La liberté est uniquement humaine :

A travers cet exemple trivial, nous pouvons tirer une grande leçon !

 

L’être humain se distingue radicalement de tous les autres êtres de la nature, dans la mesure où il peut envisager son avenir.

La nature possède son avenir à l’intérieur de son propre système. Comme l’enseigne la Torah, l’Eternel a créé « chaque arbre fruitier faisant fruit selon son espèce » (Gn. I, 11) Ainsi le pommier donnera toujours des pommes et le poirier toujours des poires. Le futur de l’arbre est inscrit dans son ADN. De même le lion sera toujours carnivore et la vache toujours herbivore (sauf si l’homme rend la vache folle en lui administrant une nourriture carnée.)

L’homme, par contre, peut choisir. Il n’existe pas d’ADN de la liberté.

Il y a quelques années, l’hypothèse a été avancée que les criminels possédaient une malformation chromosomique.

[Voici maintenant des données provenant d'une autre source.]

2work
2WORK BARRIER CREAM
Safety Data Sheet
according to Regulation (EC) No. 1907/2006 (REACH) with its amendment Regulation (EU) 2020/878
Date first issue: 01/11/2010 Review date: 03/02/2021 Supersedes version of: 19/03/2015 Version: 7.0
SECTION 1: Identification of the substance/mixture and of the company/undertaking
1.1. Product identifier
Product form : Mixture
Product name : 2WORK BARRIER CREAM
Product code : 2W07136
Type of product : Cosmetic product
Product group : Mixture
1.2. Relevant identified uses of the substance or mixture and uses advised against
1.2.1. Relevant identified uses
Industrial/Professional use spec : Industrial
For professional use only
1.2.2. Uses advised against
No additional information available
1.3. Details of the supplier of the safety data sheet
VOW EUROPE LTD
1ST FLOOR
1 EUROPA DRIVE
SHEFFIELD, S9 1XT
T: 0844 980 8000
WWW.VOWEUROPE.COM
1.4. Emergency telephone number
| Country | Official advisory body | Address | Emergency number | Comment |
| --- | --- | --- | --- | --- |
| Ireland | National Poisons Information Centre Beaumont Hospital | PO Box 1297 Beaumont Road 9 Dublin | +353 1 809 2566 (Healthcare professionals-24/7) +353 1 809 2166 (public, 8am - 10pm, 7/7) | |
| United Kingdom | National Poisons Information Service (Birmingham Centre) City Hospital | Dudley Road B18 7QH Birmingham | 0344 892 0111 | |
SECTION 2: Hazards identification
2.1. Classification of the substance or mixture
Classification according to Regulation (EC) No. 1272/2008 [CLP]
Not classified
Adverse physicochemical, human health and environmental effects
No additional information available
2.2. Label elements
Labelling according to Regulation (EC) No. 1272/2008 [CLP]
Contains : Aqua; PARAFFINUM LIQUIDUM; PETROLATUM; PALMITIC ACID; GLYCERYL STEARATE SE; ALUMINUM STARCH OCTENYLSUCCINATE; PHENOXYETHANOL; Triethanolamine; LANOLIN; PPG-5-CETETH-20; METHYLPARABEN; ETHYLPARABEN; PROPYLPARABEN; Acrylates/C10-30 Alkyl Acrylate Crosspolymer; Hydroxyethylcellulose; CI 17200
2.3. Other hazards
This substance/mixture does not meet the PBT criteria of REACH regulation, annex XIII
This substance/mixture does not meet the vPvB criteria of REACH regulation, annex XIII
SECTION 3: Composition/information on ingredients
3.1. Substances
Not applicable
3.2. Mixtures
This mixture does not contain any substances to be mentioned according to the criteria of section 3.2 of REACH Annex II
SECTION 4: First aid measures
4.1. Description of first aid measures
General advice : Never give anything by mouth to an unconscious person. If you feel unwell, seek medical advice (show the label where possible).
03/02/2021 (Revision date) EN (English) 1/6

Mais cela est faux !

La Torah affirme que l’homme est libre de choisir entre le bien et le mal ; c’est-à-dire libre de faire le bien à autrui ou de se faire du bien, libre de faire le mal à autrui ou de se faire du mal.

 

Ecoutons ce qu’écrit Maïmonide dans son Michné Torah :

 « Ne pense pas, comme le croient les sots des nations ou d’Israël, que le Saint, béni soit-Il, a déjà décrété sur l’homme, au début de sa création, qu’il sera juste ou méchant. Cela n’est pas : mais chaque homme peut être juste comme Moïse ou méchant comme Jéroboam[2], sage ou sot, miséricordieux ou cruel… »

C’est à un homme libre que la Torah s’adresse quand elle lui commande d’accomplir les mitsvoth. Si une personne n’a pas toute sa santé mentale ou si elle est infantile, elle est dispensée des mitsvoth.

La fonction essentielle de l’éducation est de rendre responsable les enfants. Dans le judaïsme, l’éducation est élevée au rang de commandement divin. Eduquer signifie apprendre à un enfant à être responsable. Le jeune homme ou l’adolescent se dit en hébreu bahour, de la racine BHR = choisir.  Celui qui fait un choix.

Un enfant ne choisit pas, on choisit pour lui. Choisir est un acte adulte.

 Le vœu, mouvement de sainteté :

 Le choix de l’avenir peut se faire, entre autres, par la parole. Tel est le sens du néder, le « vœu » dont parle notre paracha.

S’engager par la parole n’est pas une petite chose. Pour amplifier cette valeur, la Torah précise « celui qui fait un vœu pour l’Eternel », c’est-à-dire qu’il a la conscience de se trouver face à l’Eternel au moment où il parle.

 Ce vœu est pris tellement au sérieux que la Torah précise « il ne profanera pas sa parole. » Le vœu devant Dieu situe l’homme dans un mouvement de sainteté ; s’il ne tient pas parole, il profane son engagement, exactement comme on dirait de quelqu’un qu’il profane le Shabbat.

Celui qui considère que la parole possède une valeur importante dans toutes ses relations, méditera le début de notre paracha.